Arrivé ici, je voudrais redire la confiance que je garde dans la fidélité carmélitaine des prieures. Je voudrais redire, pour être juste, ma compréhension devant tout l'imprévu qui les agresse, face auquel l'équilibre est parfois difficile, voire impossible à trouver. Et pourtant, quoi qu'il en soit des excuses ô combien légitimes, il me semble devoir dire :quelle que soit la presse, la prieure doit passer devant pour la prière et la liturgie ; c'est souvent par là qu'elle gagnera la confiance des sœurs et qu'elle pourra se situer comme carmélite parmi les carmélites
Les sœurs dans l'ensemble sont bonnes, et prêtes à comprendre beaucoup de choses, à excuser et à pardonner, mais elles doivent pouvoir compter sur l'exemple de la prieure. Il y a là, bien sûr, matière à sacrifices, mais ces sacrifices-là achètent directement quelque chose.
La
parole
La parole de la prieure est parfois attendue même par les sœurs les plus rétives. On est surpris parfois des trésors de fidélité qui se dévoilent à la faveur d'un dépassement qui est suggéré.
On
sentira tout de suite si la parole de la prieure est adossée à la parole de
Dieu et transmet les appels de cette Parole.
Si
la prieure reste vulnérable à la parole de Dieu, cela se sentira à sa propre
parole.
C'est
souvent la parole de Dieu qui sera la seule richesse de la prieure, et son
recours quand tout appui humain fera défaut.
La
manière dont une prieure quitte la charge dit souvent la manière dont elle l'a
vécue, comme un service ou comme un pouvoir.
La
tentation peut lui venir, en fin de mandat, par lassitude ou par dépit de
débrayer prématurément.
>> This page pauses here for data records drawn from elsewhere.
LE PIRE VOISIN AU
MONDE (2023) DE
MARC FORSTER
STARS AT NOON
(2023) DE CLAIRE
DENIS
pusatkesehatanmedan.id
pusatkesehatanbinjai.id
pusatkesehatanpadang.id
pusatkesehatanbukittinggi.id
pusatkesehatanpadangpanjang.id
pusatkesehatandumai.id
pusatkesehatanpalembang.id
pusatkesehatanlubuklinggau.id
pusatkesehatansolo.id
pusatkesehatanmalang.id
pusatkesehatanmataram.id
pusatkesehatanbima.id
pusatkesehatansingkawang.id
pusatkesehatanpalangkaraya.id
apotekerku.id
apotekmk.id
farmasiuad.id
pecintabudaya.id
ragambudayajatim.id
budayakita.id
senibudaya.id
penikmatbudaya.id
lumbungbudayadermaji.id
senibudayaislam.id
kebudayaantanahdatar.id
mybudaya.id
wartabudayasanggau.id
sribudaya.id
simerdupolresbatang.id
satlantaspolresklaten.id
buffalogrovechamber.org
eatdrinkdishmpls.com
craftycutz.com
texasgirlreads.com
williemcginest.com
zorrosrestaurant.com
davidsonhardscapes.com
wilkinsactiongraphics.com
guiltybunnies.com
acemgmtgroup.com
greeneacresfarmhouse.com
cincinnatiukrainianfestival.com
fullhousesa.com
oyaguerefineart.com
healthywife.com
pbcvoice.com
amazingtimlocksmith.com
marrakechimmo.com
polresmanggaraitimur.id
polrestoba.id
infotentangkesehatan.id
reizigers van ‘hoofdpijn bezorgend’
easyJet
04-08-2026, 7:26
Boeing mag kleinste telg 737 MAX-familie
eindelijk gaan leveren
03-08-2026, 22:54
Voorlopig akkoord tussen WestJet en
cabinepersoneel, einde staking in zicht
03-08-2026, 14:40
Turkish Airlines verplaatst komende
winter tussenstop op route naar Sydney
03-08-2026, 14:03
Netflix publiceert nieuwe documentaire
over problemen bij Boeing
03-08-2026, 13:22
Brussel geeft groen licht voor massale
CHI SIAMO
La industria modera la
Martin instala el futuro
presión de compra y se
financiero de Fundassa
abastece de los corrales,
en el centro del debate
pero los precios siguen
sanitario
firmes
Toute tentative de faire sentir aux sœurs que … est souvent une manière de se regarder
soi-même, en quittant la main du Christ.
Il
ne faut pas s'étonner : même dans les meilleurs cas il est difficile de quitter
une charge, car on a vite pris des habitudes de liberté, et par ailleurs
parfois du jour au lendemain on n'existe plus pour personne, hormis Dieu, qui
ne change pas.
Prieure
une fois, prieure toujours. On emportera dans le silence tout le poids des
confidences qui ont été faites, des porte-à-faux avoués, du mystère de chaque
vie. Souvent seule la sœur pourra revenir sur tel ou tel secret confié.
L'Eucharistie
reste la grande affaire de sa journée comme de sa vie. Toute son action, comme
toutes ses impossibilités, sont référées au grand sacrifice enveloppant, celui
du Christ rendu chaque jour présent et appelant, par l'Église.
Il
est bon que la prieure s'interroge sur la manière dont elle vit le sacrement de
réconciliation, manière routinière ou trop épisodique, pour que le Seigneur et
les sœurs la trouvent toujours en état de conversion. Elle ne peut entraîner la
communauté que si elle y croit elle-même de toute son âme.